**WHAT THIS EXERCISE ASKS**
1. Answer these questions using the passage about Hank and the baby. Mark your answers (a), (b), and (c).
(a) What was Hank going to stop playing that season?
(b) Which state does the text say has one of the largest shopping malls in the world?
(c) What is the baby's name?
2. Write a continuation of the passage about Hank and the baby, starting right after its final sentence.

**DOCUMENT TEXT**
Because of that night Hank decided he was going to quit playing football that season. He had the phone in his hand and was about to tell his coach. He was going to quit because he was so worried about me and my health, and I have to say even though I was angry as hell with him, the fact that he offered to do that showed me his true colors. I would never want him to give up his career though.

I realize now that a lot of my inner turmoil was guilt because of what I was doing with the baby—forcing Hank Jr. to stay in this tiny apartment because of the snow and my own issues of being scared to go out. Minnesota has one of the largest shopping malls in the world, but going to the Mall of America isn’t the smartest thing to do when you are famous. So I couldn’t just take the baby for an indoor stroll. I was forcing my child to have no life because of issues I was responsible for. I went crazy and I snapped. I had no friends and no life and that was rubbing off on the baby. What I wish is that someone had told me, “It’s okay. Don’t worry about the baby like that. Feed him, love him, keep him safe, and he’ll be just fine.” But by isolating myself, I didn’t even have that.

**DATA PROVIDED**
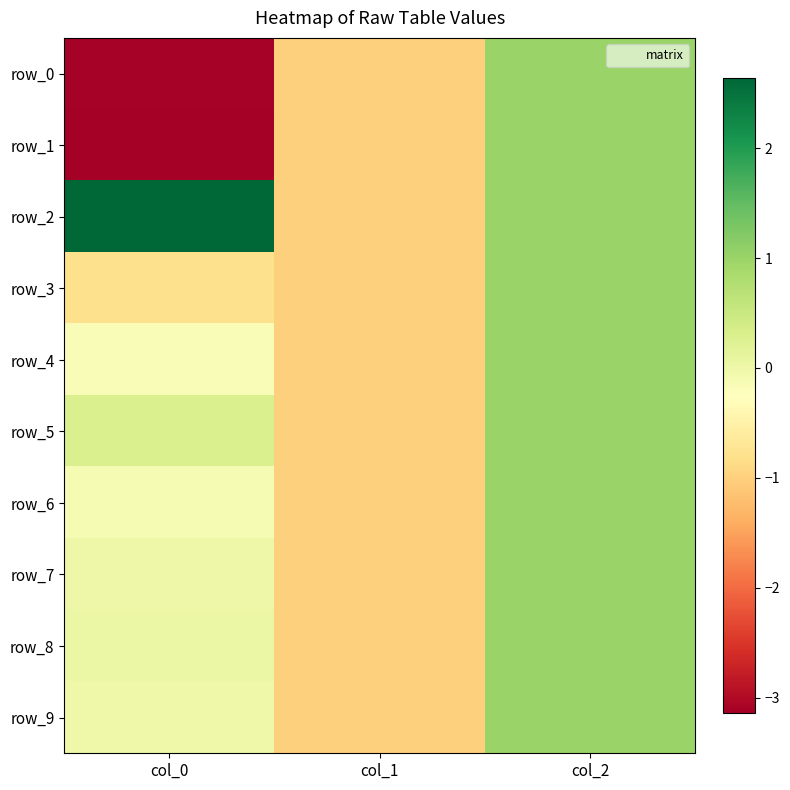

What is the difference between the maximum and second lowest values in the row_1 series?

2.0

---

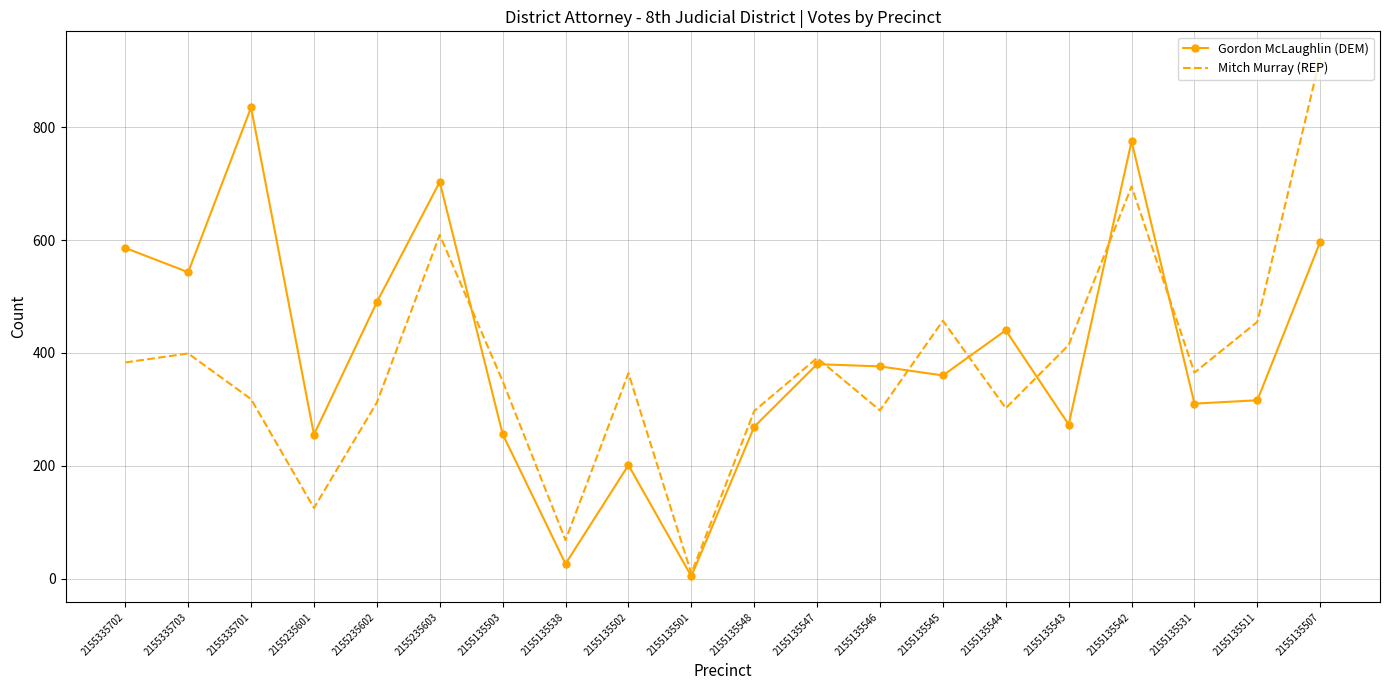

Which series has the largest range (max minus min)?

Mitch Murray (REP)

**SOLVED TASKS**
1.
(a) Football.
(b) Minnesota.
(c) Hank Jr.

2.
Since getting pregnant and then actually having a baby, my isolation had grown worse. I started to lose a lot of the friends I thought I had made over the last decade. Some stayed, but most just grew distant. So it wasn’t like I had this great support system to vent to. Of course I’d had relationships with people like Holly Madison and Bridget Marquardt in the past, but they were really just roommates, not close friends. We shared a boyfriend, we shared the spotlight, but now that I’m a mom we’re all just in different places. I just changed. I think it’s something that just happens naturally when you become a mom. You just grow up. Someone like Holly has a different lifestyle from me. I love her but I don’t know the people she hangs out with—they are more on the party scene, and I’ve put those days behind me. We still talk (she always gave me amazing words of encouragement during
Dancing
with
the
Stars
and sent me fun little notes) but being a Vegas showgirl and constantly on the prowl for a new boyfriend . . . that’s her world, not mine. When it came to the baby, people like that just weren’t around. I was very alone.

After hitting my breaking point, I immediately flew back to L.A. and I gave Hank a deadline. If I didn’t have a house in three months, I was prepared to call it quits. I couldn’t do this anymore—the constant moving around and instability was too much. I told him, “I can’t live your life anymore. I’m not just a football wife.” After that he started moving quickly, because he knew I wasn’t fucking around.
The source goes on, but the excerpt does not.